T-SQL Tuesday #93 – Interviewing Patterns & Anti-Patterns

By on August 8, 2017

Interview.

Just the mere mention of the word (unless followed by ‘with the Vampire’) conjures up anxiety. Not because I have gone through any particularly painful interviews, mind you, but for the most part they tend to just be an uncomfortable me talking with several people as we step through checklists.

The best ones though are panel interviews intended to also measure your fit within the team dynamic.

Go Team Go!

My experience with these has always gone in one of a few ways.

First, a panel of your future co-workers, asking questions which actually relate to your future role and maybe a couple of personality questions sprinkled in. This is pretty good. I enjoy these. If you do these, congratulations, you are doing it right.

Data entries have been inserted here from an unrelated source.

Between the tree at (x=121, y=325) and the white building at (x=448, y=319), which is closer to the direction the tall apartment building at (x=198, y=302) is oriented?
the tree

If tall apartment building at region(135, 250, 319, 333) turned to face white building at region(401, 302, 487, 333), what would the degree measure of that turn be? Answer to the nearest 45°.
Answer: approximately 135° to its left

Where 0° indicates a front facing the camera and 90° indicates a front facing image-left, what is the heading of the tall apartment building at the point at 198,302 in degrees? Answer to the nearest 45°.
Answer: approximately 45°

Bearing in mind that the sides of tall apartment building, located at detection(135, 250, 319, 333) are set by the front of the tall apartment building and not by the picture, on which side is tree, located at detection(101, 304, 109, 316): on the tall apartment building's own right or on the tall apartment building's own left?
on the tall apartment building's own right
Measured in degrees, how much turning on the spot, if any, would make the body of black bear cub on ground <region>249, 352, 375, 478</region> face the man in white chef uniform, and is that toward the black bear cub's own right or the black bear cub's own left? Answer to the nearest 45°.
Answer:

The second is when the candidate interviews with far too many people to be relevant or those just asking ‘interview’ questions like ‘if you were a planet, which emotion would your moon be?’ This one is as annoying as it is common.

The last one I experienced is the “Double-Stuffed Conference Room.” This is when you place multiple applicants on one side of a conference room table, a panel of interviewers on the other side, and go through ‘interview’ questions like you are in the lightning round of a cancelled TV game show. It only happened to me once  very early in my career for a help desk/call center role. They had three applicants, five interviewers, and we all got to know each other one afternoon over questions like ‘What is your favorite food?’ and ‘If you could be any animal, what would you be?’

I suppose that afternoon wasn’t an entire waste as I got the job. I ended up declining the offer though as I just couldn’t imagine working with Jared the squirrel-man who preferred burgers to pizza.